To the surprise of many, the much vaunted authoritarian "Asian Value" model of development took a nose dive in 1998 wrecking the so-called "economic miracle" from East to Southeast Asia, sending stock exchanges and currencies into disarray, sinking the new middle classes, and drastically raising unemployment and poverty levels. While the debate over the globalizing effects of currency movements raged on, no longer could the debilitating mix of military-led dictatorship, one party dominant authoritarianism, and the region's signature crony capitalism style of business be shielded from the rising wrath of new emergent forces, especially around the slogan of reformasi.

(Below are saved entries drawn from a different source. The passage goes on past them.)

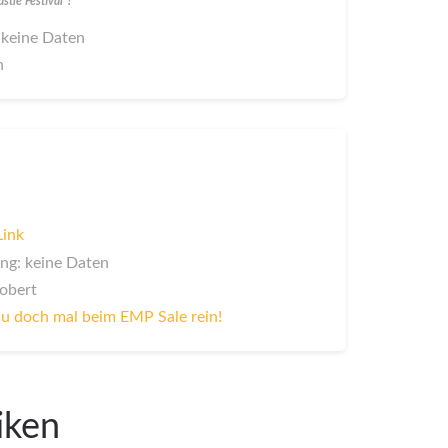
tle Festival"?
 keine Daten
n
Link
ng: keine Daten
Robert
u doch mal beim EMP Sale rein!
iken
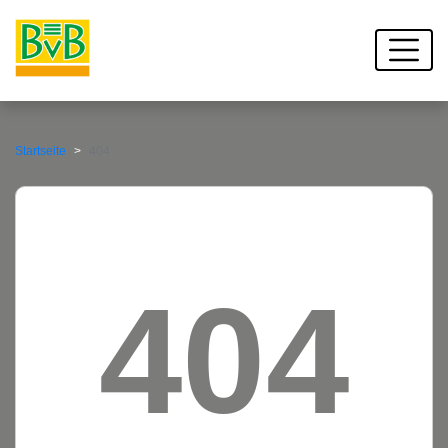
Startseite
404
404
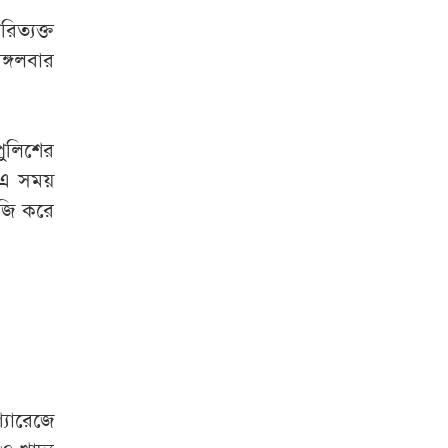
কমিশনার
ত্যক্ত
দেশে বিনিয়োগ করতে
্গলবার
চায় গুগল-মেটা-
টিকটক
পুলিশের
ভারতে বাংলাদেশি
। এ সময়
শিক্ষার্থীর রহস্যজনক
মৃত্যু
েজি করে
রিজভীর দাবিতে
শাবনূরের ক্ষোভ
‘বাস্তবে বিয়ে নয়,
হয়তো স্বপ্নের বাসর
হয়েছিল’
ব্রাজিলিয়ান
যারেজে
মিডফিল্ডার ব্রুনো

Nowhere has the challenge to military-led dictatorship been as stormy, and nowhere have the stakes been so high as in the sprawling tropical archipelagaic nation, Indonesia, also the world's fourth most populous country. Just as the dramatic resignation of Indonesian president General Suharto, in May 1998 signaled the climax of a nation-wide "people's answer" movement, so the peoples of East Timor, the former Portuguese colony brutally annexed in 1975, upped the ante in their own struggle for self-determination seizing up the slogan "no democracy in Indonesia without freedom in East Timor."
So, in taking the "Malay world" or the world of the Malay speaking countries of Indonesia, Malay, and Brunei Darussalam as paradigmatic of debates of democracy versus authoritarianism in the postcolonial world, this book also adumbrates upon the East Timor case as emblematic of the universal question of social justice and human rights which engage all human beings. Complex fractured societies at the juncture of three imperialisms, Dutch, British, and Portuguese, the major ecological, political and economic crises of the late twentieth century reminds us that the boundaries of colonialism and the writ of dictators are nowhere immutable when it comes to questions of freedom, autonomy, and self-determination.
ABOUT THE AUTHOR
GEOFFREY C. GUNN is professor of International Relations, Faculty of Economics, Nagasaki University, Japan. He has traveled widely in the "Malay World" and has worked in universities and in other roles in Singapore, Indonesia, Brunei Darussalum and East Timor. Among other works, Professor Gunn has authored, East Timor and the United Nations: The Case for Intervention (Red Sea Press), Language, Power, and Ideology in Brunei Darussalam (Ohio University Press) and Timor Lorosae: 500 Years (Livros do Oriente).